COMPLETE THE FOLLOWING:
1) List the effects in Iran that independent reporting already points to, according to the text on proportionality.
2) From the text on proportionality, copy the stretch from "There is a tendency, in" through "strikes on Iran.".

DOCUMENT SEGMENT:
* * * * * * *

On Proportionality

There is a tendency, in moments of crisis, to reduce the law of armed conflict to slogans—invoked, cited, and just as quickly dismissed. Yet the principle of proportionality, codified in Additional Protocol I to the Geneva Conventions, is neither rhetorical ornament nor bureaucratic formality. It is a binding constraint. It requires that anticipated civilian harm not be excessive in relation to the concrete and direct military advantage gained. That standard is not abstract. It is the line that separates lawful military action from collective punishment—and it is the line now under strain in the recent strikes on Iran.

At issue is the nature of the targets themselves. Steel production complexes and pharmaceutical research facilities are, by any conventional reading, dual-use assets: they sustain civilian economies while retaining potential military application. That classification, however, does not grant a blank check. When strikes level factories employing thousands of ordinary Iranians, disrupt power grids that keep hospitals operational, and constrict energy flows that underpin national recovery, the civilian consequences become difficult to relegate to the language of “collateral damage.” Independent reporting already points to rolling blackouts, fractured medical supply chains, and deepening economic contraction in a country whose fiscal outlook was precarious even before the first missile struck.

Within U.S. and Israeli defense circles, a different argument prevails. Proportionality, they contend, is satisfied precisely because these targets contribute to Iran’s war-making capacity. The destruction of major steel facilities does more than impede industrial output; it constrains the logistical backbone of the Islamic Revolutionary Guard Corps. Intelligence leaks further suggest that at least one pharmaceutical site was linked to the production of chemical precursors, placing it—if substantiated—within the category of legitimate military objectives. Energy infrastructure, meanwhile, is framed as a lawful target in a conflict where Iran has itself leveraged oil chokepoints as instruments of coercion. On this view, the strikes are not punitive but preventative: an exercise in self-defense against both kinetic and economic threats.

* * * * * * *

GIVEN RECORDS:

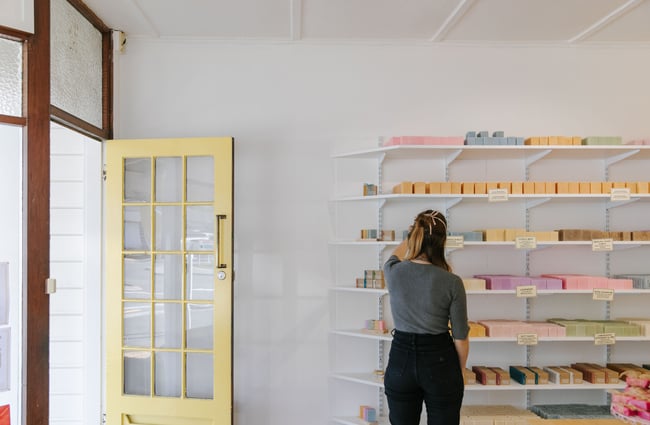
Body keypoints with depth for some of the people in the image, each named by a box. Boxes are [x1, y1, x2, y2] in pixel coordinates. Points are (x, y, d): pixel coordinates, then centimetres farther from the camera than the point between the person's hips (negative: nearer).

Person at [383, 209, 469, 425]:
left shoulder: (393, 272, -10)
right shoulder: (452, 282, -16)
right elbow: (460, 337, -7)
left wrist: (413, 236, 36)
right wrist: (459, 371, 11)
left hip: (400, 361, 2)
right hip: (440, 364, -2)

* * * * * * *

SOLUTIONS BELOW:
1)
- Rolling blackouts
- Fractured medical supply chains
- Deepening economic contraction

2)
There is a tendency, in moments of crisis, to reduce the law of armed conflict to slogans—invoked, cited, and just as quickly dismissed. Yet the principle of proportionality, codified in Additional Protocol I to the Geneva Conventions, is neither rhetorical ornament nor bureaucratic formality. It is a binding constraint. It requires that anticipated civilian harm not be excessive in relation to the concrete and direct military advantage gained. That standard is not abstract. It is the line that separates lawful military action from collective punishment—and it is the line now under strain in the recent strikes on Iran.